GM, Toyota join with Arm to define ‘real’ compute platform for autonomous vehicles
Silicon companies Arm, Bosch, NVIDIA, and NXP Semiconductors have joined with car makers General Motors and Toyota and automotive suppliers Continental and DENSO in a new alliance geared towards ‘making fully self-driving vehicles a reality’.
The new Autonomous Vehicle Computing Consortium (AVCC) was announced at Arm TechCon 2019 in San Jose as a collaborative effort for autonomous computing. The objective, ultimately, is to move prototype systems for autonomous vehicles to deployment at scale.
The group, which is open to new members, will seek, initially, to define a system architecture that reconciles the performance requirements of autonomous systems with the various physical, thermal, and safety limitations of vehicles. It will also develop the requirements for software APIs for “each building block” in an autonomous system.
New approaches to transport are emerging, noted Arm, spurred by innovation in autonomy, electrification, smart infrastructure, shared services, and connectivity. Advanced Driver Assistance Systems hint at the future, but the challenge to fit the kind of powerful compute systems that will enable automated vehicles into commercial vehicles is way off. The computing and automotive industries must collaborate to solve this challenge, said Arm.
Dipti Vachani, senior vice president and general manager of Arm’s automotive and IoT business, said: “Delivering autonomous vehicles is not something that one company can do on its own – it requires collaboration at an industry level. There are significant challenges to deployment that include ultra-high-performance computing within the power, thermal and size constraints of a vehicle to operate a large and sophisticated autonomous software stack.”

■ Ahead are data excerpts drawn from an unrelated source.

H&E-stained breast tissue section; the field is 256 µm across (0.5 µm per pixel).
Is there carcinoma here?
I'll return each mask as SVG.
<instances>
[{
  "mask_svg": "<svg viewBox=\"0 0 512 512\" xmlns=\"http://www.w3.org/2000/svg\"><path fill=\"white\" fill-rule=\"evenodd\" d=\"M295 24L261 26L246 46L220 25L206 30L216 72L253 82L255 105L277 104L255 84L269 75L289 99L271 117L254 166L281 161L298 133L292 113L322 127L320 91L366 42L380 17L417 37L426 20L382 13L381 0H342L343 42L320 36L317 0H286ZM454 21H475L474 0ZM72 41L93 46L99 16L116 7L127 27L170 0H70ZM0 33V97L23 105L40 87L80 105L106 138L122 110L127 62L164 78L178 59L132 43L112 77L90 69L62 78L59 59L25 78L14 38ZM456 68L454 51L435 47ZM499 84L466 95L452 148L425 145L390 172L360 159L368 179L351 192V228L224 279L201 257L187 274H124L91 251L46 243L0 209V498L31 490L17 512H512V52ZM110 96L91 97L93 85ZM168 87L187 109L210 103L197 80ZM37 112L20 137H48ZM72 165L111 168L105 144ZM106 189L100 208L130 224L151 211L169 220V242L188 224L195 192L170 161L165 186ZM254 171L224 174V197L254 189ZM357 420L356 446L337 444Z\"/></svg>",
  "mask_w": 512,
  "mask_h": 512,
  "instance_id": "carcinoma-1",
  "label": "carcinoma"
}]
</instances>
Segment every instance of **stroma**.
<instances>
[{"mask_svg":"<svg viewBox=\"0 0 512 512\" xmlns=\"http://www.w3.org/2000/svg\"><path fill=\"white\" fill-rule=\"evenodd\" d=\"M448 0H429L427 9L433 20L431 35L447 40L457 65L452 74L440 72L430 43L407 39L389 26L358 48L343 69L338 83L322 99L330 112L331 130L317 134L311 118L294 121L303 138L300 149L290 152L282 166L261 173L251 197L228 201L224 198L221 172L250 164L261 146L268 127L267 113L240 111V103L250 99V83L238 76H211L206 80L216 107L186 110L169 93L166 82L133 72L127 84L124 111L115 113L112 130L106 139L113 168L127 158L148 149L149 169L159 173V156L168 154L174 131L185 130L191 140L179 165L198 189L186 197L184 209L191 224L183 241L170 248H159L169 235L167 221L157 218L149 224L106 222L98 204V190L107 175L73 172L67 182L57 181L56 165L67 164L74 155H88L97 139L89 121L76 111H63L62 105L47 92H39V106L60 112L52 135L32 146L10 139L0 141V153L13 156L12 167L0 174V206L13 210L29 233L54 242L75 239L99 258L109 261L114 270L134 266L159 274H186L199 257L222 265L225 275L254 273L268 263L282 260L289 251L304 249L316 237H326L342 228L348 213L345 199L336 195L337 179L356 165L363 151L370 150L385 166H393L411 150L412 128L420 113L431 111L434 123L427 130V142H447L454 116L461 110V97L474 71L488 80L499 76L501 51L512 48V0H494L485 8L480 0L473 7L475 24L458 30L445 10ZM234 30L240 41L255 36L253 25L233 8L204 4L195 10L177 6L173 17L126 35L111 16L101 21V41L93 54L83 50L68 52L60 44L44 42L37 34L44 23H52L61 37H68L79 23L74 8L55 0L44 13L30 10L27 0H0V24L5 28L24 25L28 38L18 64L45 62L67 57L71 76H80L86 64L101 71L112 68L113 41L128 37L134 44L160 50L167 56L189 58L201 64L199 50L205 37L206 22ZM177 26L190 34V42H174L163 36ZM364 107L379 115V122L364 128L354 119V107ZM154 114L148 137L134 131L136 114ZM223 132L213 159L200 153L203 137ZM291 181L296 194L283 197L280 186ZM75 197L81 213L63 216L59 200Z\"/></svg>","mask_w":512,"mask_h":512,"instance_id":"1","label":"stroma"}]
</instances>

The other founding members of the group also made clear the of the task ahead, for the market to be able to deliver on the promise of autonomous driving and intelligent transport systems. “The path to delivering autonomous vehicles is long and complex,” commented Kamal Khouri, vice president and general manager of advanced driver assistance solutions at NXP.
Gary Hicok, senior vice president of automotive hardware and software systems at NVIDIA, said: “The hardware and software requirements for autonomous vehicles are enormous, requiring an energy-efficient, high-performance AI platform to process sensor data and achieve the highest levels of safety.
Michael Meier, director of engineering and product management for automated driving at Bosch, said: “As well as the development of hardware, there is a large and sophisticated autonomous vehicle software stack required.”